On Sat, 2 Jun 2012 23:06:53 -0700 (PDT), Joshua Maurice
<
joshua...@gmail.com> wrote:
>I've never understood why people would want "inherit on fork" by
>default. The process is the default go-to for fault tolerance and
>fault isolation, and security. This is just a huge gaping hole that
>is /so/ onerous to plug.
I agree that inheritance should not be default, but historically the
reason is obvious - forking a new process was the only way to
multiprogram an application, and inheriting resources allowed the
independent parts to communicate.
Fork() was most interesting because the child could continue executing
the parent's code from the point where the fork occurred. This is a
useful feature even if 99.44% of the time the child process intends to
immediately execute a new program. CreateProcess always starts the
program from the beginning ... although technically possible, it is
very cumbersome to clone a Windows process and achieve a Unix-like
fork.
>Some of the "reliable" but non-portable ways to solve this problem
>are: closefrom, /proc/self/fd, F_MAXFD, and some obscure option to
>CreateProcess available for Windows Vista or later.
> :
>In one regard, the win32 API is far superior [to POSIX] - it allows
>process spawning while inheriting only the handles in a specific list.
>However, as far as I can tell barely documented at all.
Not exactly.
The Win32 API has had process handle inheritance control right from
the beginning, and it always has been documented. I'll certainly
agree that the online help provided with the compilers could have been
better (though it is all there), but there have been numerous books
that covered these security issues thoroughly.

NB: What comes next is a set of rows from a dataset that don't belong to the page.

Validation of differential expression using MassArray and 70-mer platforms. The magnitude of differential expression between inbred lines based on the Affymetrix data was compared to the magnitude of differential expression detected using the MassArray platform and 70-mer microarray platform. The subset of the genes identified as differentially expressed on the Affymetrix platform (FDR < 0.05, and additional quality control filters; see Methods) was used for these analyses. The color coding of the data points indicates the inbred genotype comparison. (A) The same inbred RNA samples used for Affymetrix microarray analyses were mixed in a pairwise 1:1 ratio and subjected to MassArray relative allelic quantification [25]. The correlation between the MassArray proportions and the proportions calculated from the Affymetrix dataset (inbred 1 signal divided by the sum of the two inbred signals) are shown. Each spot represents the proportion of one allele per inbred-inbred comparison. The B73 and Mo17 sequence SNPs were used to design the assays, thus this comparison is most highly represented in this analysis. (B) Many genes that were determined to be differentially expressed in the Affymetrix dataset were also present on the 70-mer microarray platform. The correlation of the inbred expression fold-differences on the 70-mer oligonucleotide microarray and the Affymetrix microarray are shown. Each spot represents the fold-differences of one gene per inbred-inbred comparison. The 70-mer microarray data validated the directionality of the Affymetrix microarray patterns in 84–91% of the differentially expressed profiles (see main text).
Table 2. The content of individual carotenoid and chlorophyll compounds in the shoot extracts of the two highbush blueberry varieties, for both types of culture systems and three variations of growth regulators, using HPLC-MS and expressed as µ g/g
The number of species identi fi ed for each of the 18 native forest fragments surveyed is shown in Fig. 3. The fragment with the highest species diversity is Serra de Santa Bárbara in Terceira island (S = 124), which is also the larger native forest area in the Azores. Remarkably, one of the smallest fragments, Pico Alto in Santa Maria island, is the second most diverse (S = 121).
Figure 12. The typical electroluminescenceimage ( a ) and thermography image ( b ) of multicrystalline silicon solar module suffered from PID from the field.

There is no way to provide to CreateProcess a list of particular
parent handles to be inherited by the child. Inheritence is
controlled indirectly by the security attributes of the individual
open handles.
The SECURITY_ATTRIBUTES (SA) structure contains the boolean flag
"bInheritHandle" which determines whether a handle created with the
attributes can be inherited. Any Create/CreateEx call that takes a
SECURITY_ATTRIBUTES structure can permit or restrict inheritance of
the resulting open handle.
CreateProcess has a boolean argument "bInheritHandles" which is a
blanket restriction on inheritance. When set to false it prohibits
any handles from being duplicated in the child. When set to true,
only those parent handles whose security attributes permit inheritance
are duplicated in the child.
Unfortunately, most resource handles can be inherited by default. You
have to deliberately choose to restrict them - either by prohibiting
all inheritance in CreateProcess or by setting inheritance attributes
on a per-handle basis. It definitely would be easier if you *could*
directly provide a list of handles to CreateProcess.
Windows is not POSIX compliant[*] and certain POSIX semantics simply
can't be supported. YMMV, but when developing serious applications on
Windows, IMO it is better to use the native API as it was intended
rather than trust in the interpretation of a quasi-POSIX C/C++
library.
[*] AFAIHS, there is no system that is fully POSIX compliant.
Moreover, many of POSIX's semantics are unclear - some particularly
troublesome issues have been discussed at length in comp.arch (where
it seems nothing computer related actually is off topic 8-)
>PS: Fun fact: I actually misused the win32 CreateProcess option
>because of the poor documentation, and got a blue screen. (After a
>hard reset, I took another guess and it worked.) Apparently it doesn't
>get much use - probably again because you have to opt-in to have
>security and be leak-free, which reeks IMO of bad design.
Never had CreateProcess itself blue screen, but I can easily see the
child process blowing up due to a broken environment.